### Written task
In the records below, repeat exactly the lines between the line holding "アルパインカーナビ/ディスプレイオーディオ用 ト" and the line holding "压紧压实农业农村部门防汛救灾工作职责。", inclusive, and drop the pictures.

### Task material
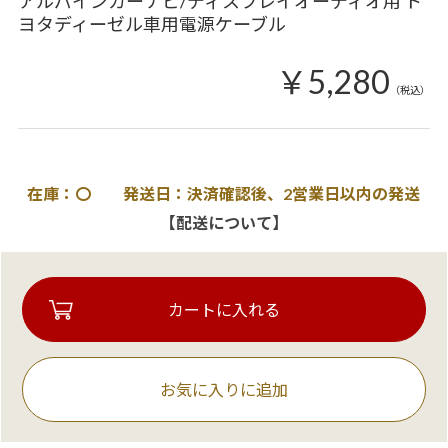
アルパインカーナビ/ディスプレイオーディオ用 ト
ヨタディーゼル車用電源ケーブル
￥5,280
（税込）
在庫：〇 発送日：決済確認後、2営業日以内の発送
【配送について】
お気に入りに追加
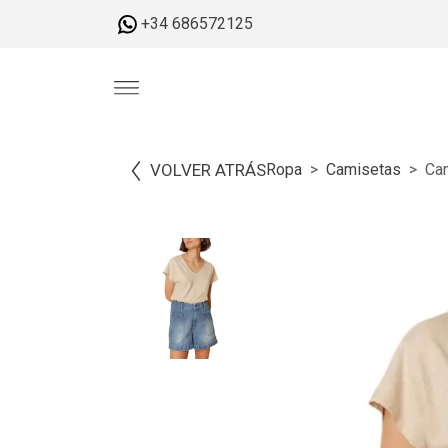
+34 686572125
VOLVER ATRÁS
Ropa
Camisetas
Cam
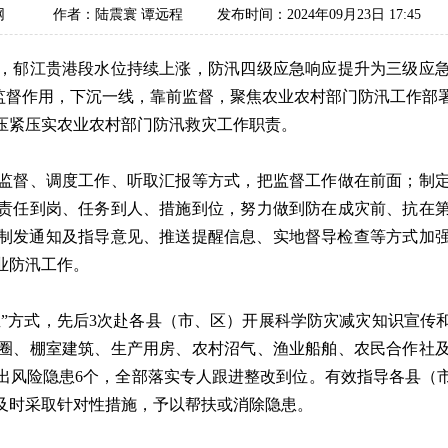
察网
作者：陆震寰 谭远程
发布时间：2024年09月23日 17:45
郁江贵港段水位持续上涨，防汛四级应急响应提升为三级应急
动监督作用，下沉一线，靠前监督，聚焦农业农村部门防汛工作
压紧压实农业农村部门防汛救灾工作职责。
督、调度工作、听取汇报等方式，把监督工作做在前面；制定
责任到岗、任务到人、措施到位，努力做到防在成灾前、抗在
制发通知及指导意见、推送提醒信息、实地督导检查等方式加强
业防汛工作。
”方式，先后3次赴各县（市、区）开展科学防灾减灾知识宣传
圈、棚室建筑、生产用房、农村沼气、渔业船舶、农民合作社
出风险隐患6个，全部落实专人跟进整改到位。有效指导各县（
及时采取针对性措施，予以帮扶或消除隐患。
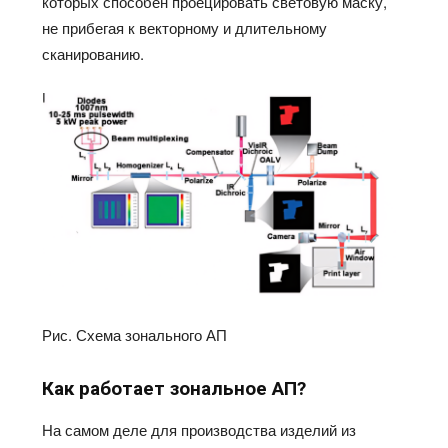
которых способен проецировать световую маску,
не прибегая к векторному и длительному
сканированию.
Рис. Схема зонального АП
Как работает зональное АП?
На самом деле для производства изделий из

...

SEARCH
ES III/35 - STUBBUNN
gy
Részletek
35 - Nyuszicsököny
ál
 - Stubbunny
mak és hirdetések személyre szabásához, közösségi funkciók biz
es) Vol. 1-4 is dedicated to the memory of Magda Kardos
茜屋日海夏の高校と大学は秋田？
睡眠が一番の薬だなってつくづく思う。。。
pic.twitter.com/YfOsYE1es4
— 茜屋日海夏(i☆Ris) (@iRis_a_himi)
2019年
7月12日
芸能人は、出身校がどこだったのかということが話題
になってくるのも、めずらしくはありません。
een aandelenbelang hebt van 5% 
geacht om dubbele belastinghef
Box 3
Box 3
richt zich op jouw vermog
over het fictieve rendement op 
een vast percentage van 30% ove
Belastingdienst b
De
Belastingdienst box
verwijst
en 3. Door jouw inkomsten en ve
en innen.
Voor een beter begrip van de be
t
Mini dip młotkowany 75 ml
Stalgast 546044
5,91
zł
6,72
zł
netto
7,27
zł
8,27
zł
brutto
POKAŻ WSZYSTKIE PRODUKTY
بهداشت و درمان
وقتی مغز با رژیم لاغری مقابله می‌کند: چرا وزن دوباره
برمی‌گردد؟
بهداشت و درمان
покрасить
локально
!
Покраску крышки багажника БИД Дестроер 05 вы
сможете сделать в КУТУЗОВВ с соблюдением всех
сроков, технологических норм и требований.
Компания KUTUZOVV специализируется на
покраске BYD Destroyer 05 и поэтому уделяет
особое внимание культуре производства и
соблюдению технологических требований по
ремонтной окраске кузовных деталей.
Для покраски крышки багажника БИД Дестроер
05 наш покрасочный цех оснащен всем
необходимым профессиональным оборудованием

### Your solution
アルパインカーナビ/ディスプレイオーディオ用 ト
ヨタディーゼル車用電源ケーブル
￥5,280
（税込）
在庫：〇 発送日：決済確認後、2営業日以内の発送
【配送について】
お気に入りに追加
+34 686572125
VOLVER ATRÁS
Ropa
Camisetas
Cam
察网
作者：陆震寰 谭远程
发布时间：2024年09月23日 17:45
郁江贵港段水位持续上涨，防汛四级应急响应提升为三级应急
动监督作用，下沉一线，靠前监督，聚焦农业农村部门防汛工作
压紧压实农业农村部门防汛救灾工作职责。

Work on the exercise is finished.